A guest of a team from Jampro which participated in the exchange, Dr Timm, who has been with GSRJ since its inception in 2016 as part of a joint venture project, has already struck up a partnership with the Caribbean Maritime University (CMU) to undertake a skills training programme aimed at increasing employment in the logistics and maritime industries.

She explained that the two-year training programme entails theory and apprenticeship components, covering aspects of ship repair and welding.

“This training initiative is stemming from the fact that there is no ship repair industry in Jamaica at present,” she noted.

The closest facilities available are in Curaçao and The Bahamas, which primarily attract the cruise vessels, but for the container ships for which Jamaica is one of the main destinations in the region as a trans-shipment port, she believes that there are no skill sets readily available that can handle huge container vessels.

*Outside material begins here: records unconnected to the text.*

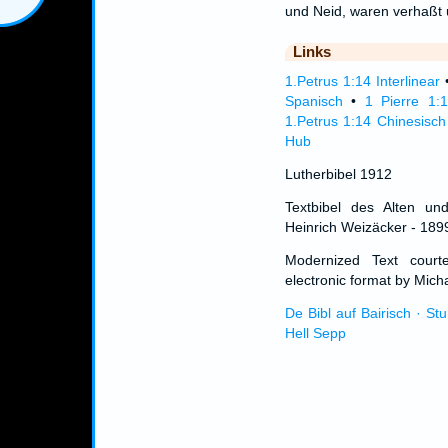
und Neid, waren verhaßt
Links
1.Petrus 1:14 Interlinear
Spanisch
•
1 Pierre 1:
1.Petrus 1:14 Chinesisch
Hub
Lutherbibel 1912
Textbibel des Alten un
Heinrich Weizäcker - 189
Modernized Text cour
electronic format by Micha
De Bibl auf Bairisch · St
Hell Sepp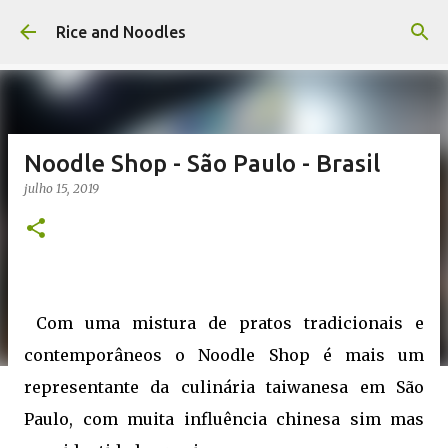
Pular para o conteúdo principal
Rice and Noodles
Noodle Shop - São Paulo - Brasil
julho 15, 2019
Com uma mistura de pratos tradicionais e
contemporâneos o Noodle Shop é mais um
representante da culinária taiwanesa em São
Paulo, com muita influência chinesa sim mas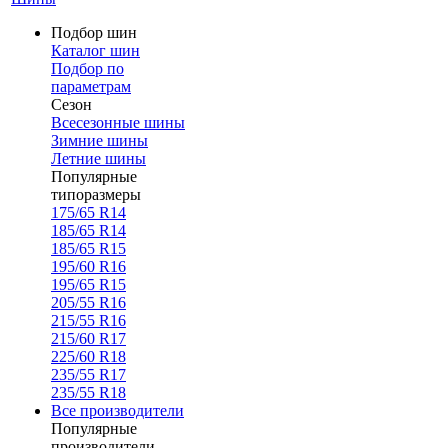
Подбор шин
Каталог шин
Подбор по
параметрам
Сезон
Всесезонные шины
Зимние шины
Летние шины
Популярные
типоразмеры
175/65 R14
185/65 R14
185/65 R15
195/60 R16
195/65 R15
205/55 R16
215/55 R16
215/60 R17
225/60 R18
235/55 R17
235/55 R18
Все производители
Популярные
производители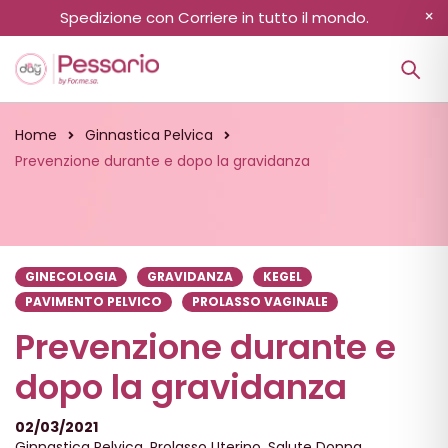
Spedizione con Corriere in tutto il mondo.
Home
Ginnastica Pelvica
Prevenzione durante e dopo la gravidanza
GINECOLOGIA
GRAVIDANZA
KEGEL
PAVIMENTO PELVICO
PROLASSO VAGINALE
Prevenzione durante e
dopo la gravidanza
02/03/2021
Ginnastica Pelvica
,
Prolasso Uterino
,
Salute Donna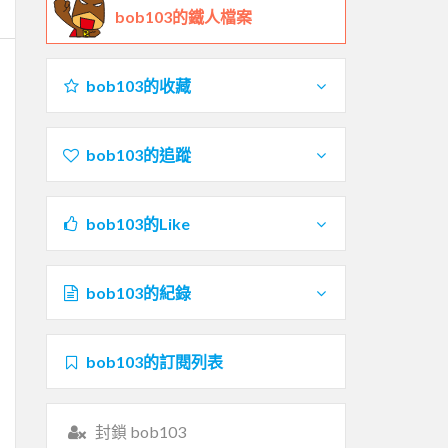
bob103的鐵人檔案
bob103的收藏
bob103的追蹤
bob103的Like
bob103的紀錄
bob103的訂閱列表
封鎖 bob103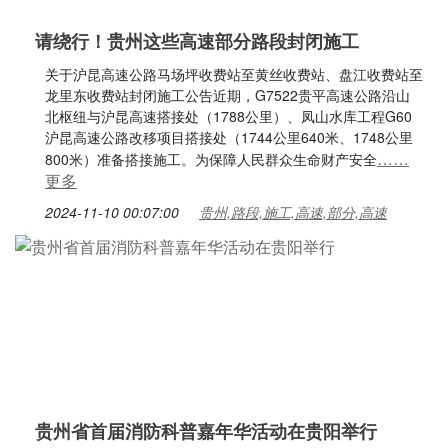
请绕行！贵州这些高速部分路段封闭施工
关于沪昆高速公路马场坪收费站至黄丝收费站、盘江收费站至
龙里东收费站封闭施工公告近期，G7522贵平高速公路沿山
北枢纽与沪昆高速搭接处（1788公里）、凤山水库工程G60
沪昆高速公路改移项目搭接处（1744公里640米、1748公里
……
800米）准备搭接施工。为保障人民群众生命财产安全
更多
2024-11-10 00:07:00
贵州,路段,施工,高速,部分,高速
贵州省首届消防科普嘉年华活动在贵阳举行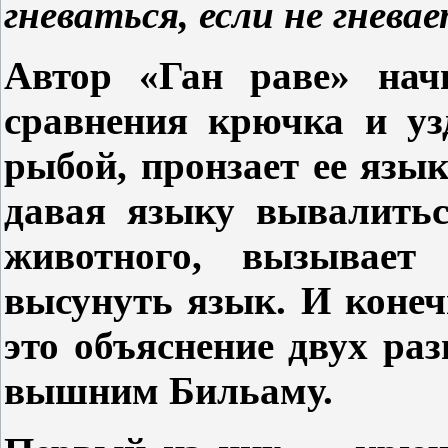
гневаться, если не гнев
Автор «Ган раве» нач
сравнения крючка и уз
рыбой, пронзает ее язык
давая языку вывалитьс
животного, вызывает
высунуть язык. И конеч
это объяснение двух раз
вышним Бильаму.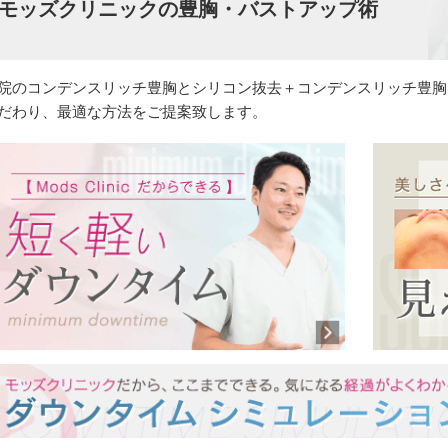
モッズクリニックの豊胸・バストアップ術
院のコンデンスリッチ豊胸とシリコン抜去＋コンデンスリッチ豊胸
だわり、最適な方法をご提案致します。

The GSRJ/CMU partnership is now offering welding and will soon add mechanical engineering and machine repair as the next competences, with considerations to be given to painting, refurbishing and carpentry as areas to offer in the future.

She criticised the fact that large numbers of Jamaican students were being trained to become doctors, lawyers and other traditional skills where no jobs were available, while ignoring the technical skills which are in demand.

But, she believes that a boost like the new US$15-million loan agreement with the IDB, which is being co-ordinated by Jampro in a drive to further expand the country's business process outsourcing (BPO) sector, could set the tone for a wider upskilling programme for young Jamaicans to participate in the high valued global services sector.

“We do believe that a good, theoretical education is very important, the on-the-job training cannot be replaced by two short courses for a month or something like that,” she said in analysing current training available for Jamaicans whose interest is in technical skills.

”We believe that in sophisticated technical industries you need to have a skill set development programme, where you develop these skills not only in theory, not only in the classroom, but through grooming an individual by spending two years within a company and having internationally experienced persons beside them to train them,” Dr Timm explained.

Her observations were triggered by discussions on the commencement of the IDB programme this year, which, according to Jampro's information manager, Shane Angus, has already inspired the need to meet with the various industries to ascertain their needs.

“We do a lot of events, where things are discussed. Last week we had skilled services week in Orlando, where there were actual buyers of shared services were in attendance,” Angus pointed out, noting that Jampro understands that there are areas in which they would not be able to become competitive in, but would be able to fill the needs of local businesses.

According to Marjorie Straw, programme director for skills development for The Global Services project, Jampro would be doing an industry-wide upgrade strategy under the new programme, from which a list of investments would be compiled to form the basis of the training under Global Skills Services (GSS) project.

She said that there will be periodic upgrades of the list, and the upgrading of the list would continue to signal basically the training demand, as well as the curriculum which will be followed.

“The need for that is obvious because in the global sector, the requirements for skills are constantly changing, and we no longer can just have one curriculum that sits down and serve an industry for five years. So the dynamic nature of the industry, along with its operators will ensure that when training is developed it is relevant and current,” she said.

She added that Jampro would continue to work closely with HEART/NTA and the Ministry of Education, Youth and Information throughout the five-year life of the new GSS project which will commence with an allocation of $192 million in the 2019/20 budget.